» TASK INSTRUCTIONS:
Please reproduce the material below exactly, from its first line through the line that contains "Trailer Source Inc.", including both of those lines.

(Saved data records)
◆ ◆ ◆ ◆

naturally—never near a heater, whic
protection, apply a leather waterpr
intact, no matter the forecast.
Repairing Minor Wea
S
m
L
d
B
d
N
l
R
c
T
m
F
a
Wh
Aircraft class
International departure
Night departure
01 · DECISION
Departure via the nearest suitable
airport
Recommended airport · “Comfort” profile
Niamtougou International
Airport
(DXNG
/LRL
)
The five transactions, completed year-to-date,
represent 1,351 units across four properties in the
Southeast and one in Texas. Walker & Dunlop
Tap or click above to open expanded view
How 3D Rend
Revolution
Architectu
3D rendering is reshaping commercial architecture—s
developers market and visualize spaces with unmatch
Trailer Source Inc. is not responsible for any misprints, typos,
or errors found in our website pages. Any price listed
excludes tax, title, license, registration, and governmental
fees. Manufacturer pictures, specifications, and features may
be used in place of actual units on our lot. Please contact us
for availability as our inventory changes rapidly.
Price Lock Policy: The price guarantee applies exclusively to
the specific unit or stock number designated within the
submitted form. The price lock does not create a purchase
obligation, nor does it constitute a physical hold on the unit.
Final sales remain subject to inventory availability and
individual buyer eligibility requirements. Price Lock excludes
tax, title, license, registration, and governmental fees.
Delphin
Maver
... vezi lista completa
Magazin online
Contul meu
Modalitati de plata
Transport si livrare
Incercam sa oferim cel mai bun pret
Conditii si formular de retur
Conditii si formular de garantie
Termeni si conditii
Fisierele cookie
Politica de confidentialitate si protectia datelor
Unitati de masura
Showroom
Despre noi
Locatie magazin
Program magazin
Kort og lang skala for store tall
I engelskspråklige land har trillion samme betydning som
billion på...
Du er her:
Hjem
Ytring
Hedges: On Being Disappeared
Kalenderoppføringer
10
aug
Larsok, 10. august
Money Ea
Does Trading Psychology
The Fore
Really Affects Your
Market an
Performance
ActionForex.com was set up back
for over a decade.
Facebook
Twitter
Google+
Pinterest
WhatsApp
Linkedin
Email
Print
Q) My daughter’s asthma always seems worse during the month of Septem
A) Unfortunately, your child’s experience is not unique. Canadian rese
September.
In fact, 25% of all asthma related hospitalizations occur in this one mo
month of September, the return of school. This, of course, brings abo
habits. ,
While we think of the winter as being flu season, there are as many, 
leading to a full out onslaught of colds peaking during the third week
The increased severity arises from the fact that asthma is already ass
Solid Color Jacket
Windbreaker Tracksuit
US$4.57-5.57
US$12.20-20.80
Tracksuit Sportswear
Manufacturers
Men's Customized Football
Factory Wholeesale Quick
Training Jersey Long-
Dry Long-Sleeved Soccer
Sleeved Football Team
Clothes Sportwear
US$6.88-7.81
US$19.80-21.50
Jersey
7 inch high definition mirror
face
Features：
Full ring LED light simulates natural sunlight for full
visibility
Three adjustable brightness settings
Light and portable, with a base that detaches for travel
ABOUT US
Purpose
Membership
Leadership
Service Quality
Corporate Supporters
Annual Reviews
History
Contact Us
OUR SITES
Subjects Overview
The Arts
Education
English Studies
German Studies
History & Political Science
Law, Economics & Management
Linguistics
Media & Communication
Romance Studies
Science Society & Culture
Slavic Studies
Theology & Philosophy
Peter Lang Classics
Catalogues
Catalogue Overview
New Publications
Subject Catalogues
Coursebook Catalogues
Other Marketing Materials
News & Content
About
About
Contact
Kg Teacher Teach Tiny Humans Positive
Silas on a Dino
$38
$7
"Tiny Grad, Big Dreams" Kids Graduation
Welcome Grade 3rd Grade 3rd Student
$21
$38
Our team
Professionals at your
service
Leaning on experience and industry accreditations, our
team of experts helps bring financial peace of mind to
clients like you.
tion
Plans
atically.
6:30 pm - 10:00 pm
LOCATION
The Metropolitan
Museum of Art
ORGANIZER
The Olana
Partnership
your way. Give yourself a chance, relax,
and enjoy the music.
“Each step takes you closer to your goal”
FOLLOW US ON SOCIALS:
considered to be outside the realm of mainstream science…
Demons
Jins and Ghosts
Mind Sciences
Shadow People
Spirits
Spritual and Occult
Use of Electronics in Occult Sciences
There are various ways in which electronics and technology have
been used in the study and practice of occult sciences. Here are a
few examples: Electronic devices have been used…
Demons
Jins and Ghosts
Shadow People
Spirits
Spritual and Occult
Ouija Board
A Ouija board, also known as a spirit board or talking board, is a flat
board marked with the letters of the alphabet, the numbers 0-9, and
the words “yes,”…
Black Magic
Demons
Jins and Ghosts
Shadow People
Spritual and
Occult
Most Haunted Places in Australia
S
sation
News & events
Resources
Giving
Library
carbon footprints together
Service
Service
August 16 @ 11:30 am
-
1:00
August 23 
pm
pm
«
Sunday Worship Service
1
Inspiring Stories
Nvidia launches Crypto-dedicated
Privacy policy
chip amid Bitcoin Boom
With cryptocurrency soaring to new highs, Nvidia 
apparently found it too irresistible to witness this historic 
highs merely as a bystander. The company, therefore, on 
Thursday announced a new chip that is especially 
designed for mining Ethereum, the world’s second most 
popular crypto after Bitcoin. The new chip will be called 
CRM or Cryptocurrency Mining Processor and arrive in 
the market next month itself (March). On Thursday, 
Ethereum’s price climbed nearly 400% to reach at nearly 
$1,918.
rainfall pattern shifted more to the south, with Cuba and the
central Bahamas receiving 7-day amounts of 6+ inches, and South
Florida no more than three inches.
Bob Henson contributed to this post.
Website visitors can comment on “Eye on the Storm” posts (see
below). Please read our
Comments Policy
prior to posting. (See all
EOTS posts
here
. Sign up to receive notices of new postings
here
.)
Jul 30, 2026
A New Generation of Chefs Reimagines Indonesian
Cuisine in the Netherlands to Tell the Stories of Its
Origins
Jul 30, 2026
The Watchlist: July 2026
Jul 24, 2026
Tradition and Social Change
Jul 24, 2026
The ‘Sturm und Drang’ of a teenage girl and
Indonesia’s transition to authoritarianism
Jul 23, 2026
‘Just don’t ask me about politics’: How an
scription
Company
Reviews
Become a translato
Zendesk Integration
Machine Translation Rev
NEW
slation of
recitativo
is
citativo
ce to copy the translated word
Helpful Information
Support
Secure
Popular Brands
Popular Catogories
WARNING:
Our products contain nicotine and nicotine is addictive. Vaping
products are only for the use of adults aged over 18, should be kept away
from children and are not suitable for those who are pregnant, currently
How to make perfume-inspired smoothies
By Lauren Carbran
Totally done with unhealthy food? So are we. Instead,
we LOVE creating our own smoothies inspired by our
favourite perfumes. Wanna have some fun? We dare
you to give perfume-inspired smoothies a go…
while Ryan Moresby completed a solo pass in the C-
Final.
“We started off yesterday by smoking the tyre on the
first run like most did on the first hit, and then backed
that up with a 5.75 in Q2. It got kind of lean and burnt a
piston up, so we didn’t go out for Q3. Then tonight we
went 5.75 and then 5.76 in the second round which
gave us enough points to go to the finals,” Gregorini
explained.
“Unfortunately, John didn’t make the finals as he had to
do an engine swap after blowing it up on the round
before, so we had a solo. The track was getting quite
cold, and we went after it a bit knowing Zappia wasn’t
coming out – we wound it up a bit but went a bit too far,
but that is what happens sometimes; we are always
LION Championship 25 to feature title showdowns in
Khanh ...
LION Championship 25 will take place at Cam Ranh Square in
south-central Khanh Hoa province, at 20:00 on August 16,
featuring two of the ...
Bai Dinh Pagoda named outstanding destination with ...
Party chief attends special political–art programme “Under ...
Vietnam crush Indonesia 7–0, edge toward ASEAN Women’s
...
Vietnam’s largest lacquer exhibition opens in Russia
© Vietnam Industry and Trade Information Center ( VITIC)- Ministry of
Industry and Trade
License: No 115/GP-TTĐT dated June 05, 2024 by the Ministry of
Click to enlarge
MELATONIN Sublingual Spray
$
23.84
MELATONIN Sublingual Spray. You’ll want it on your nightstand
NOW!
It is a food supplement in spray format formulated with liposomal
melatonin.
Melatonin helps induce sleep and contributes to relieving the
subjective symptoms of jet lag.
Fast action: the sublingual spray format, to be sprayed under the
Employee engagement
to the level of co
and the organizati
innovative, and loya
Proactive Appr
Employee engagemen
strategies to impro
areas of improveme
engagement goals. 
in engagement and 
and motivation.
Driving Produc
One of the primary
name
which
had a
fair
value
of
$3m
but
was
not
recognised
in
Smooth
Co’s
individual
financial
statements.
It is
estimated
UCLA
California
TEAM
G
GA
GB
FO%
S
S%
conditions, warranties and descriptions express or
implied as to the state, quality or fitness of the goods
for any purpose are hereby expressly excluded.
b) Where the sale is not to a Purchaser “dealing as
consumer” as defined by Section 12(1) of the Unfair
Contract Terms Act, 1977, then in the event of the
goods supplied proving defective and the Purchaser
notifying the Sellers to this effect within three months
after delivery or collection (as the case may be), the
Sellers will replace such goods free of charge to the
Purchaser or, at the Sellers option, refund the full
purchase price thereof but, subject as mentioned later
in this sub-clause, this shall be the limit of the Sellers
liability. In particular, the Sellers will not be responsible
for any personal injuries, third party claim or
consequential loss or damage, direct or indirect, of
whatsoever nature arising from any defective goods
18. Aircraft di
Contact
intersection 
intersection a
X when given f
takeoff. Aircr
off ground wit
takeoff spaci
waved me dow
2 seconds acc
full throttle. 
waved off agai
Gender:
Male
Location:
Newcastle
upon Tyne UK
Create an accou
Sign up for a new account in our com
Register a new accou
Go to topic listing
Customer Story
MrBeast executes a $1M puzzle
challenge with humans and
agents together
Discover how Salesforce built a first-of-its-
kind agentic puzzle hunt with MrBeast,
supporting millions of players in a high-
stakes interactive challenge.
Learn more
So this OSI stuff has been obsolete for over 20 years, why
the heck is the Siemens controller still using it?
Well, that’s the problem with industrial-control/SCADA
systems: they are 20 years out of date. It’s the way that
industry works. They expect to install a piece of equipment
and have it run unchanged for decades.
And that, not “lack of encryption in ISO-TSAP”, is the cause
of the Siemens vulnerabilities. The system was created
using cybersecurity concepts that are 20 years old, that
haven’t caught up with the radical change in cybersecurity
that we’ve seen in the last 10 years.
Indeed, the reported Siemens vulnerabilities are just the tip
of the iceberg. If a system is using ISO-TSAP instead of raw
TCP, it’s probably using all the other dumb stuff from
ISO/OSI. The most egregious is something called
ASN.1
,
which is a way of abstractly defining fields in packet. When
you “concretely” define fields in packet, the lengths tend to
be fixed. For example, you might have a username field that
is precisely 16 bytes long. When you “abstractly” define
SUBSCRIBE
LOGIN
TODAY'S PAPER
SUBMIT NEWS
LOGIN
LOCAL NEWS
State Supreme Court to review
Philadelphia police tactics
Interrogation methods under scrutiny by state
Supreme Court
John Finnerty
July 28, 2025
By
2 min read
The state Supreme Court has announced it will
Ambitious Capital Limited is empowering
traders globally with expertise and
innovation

◆ ◆ ◆ ◆

» FINISHED EXERCISE:
naturally—never near a heater, whic
protection, apply a leather waterpr
intact, no matter the forecast.
Repairing Minor Wea
S
m
L
d
B
d
N
l
R
c
T
m
F
a
Wh
Aircraft class
International departure
Night departure
01 · DECISION
Departure via the nearest suitable
airport
Recommended airport · “Comfort” profile
Niamtougou International
Airport
(DXNG
/LRL
)
The five transactions, completed year-to-date,
represent 1,351 units across four properties in the
Southeast and one in Texas. Walker & Dunlop
Tap or click above to open expanded view
How 3D Rend
Revolution
Architectu
3D rendering is reshaping commercial architecture—s
developers market and visualize spaces with unmatch
Trailer Source Inc. is not responsible for any misprints, typos,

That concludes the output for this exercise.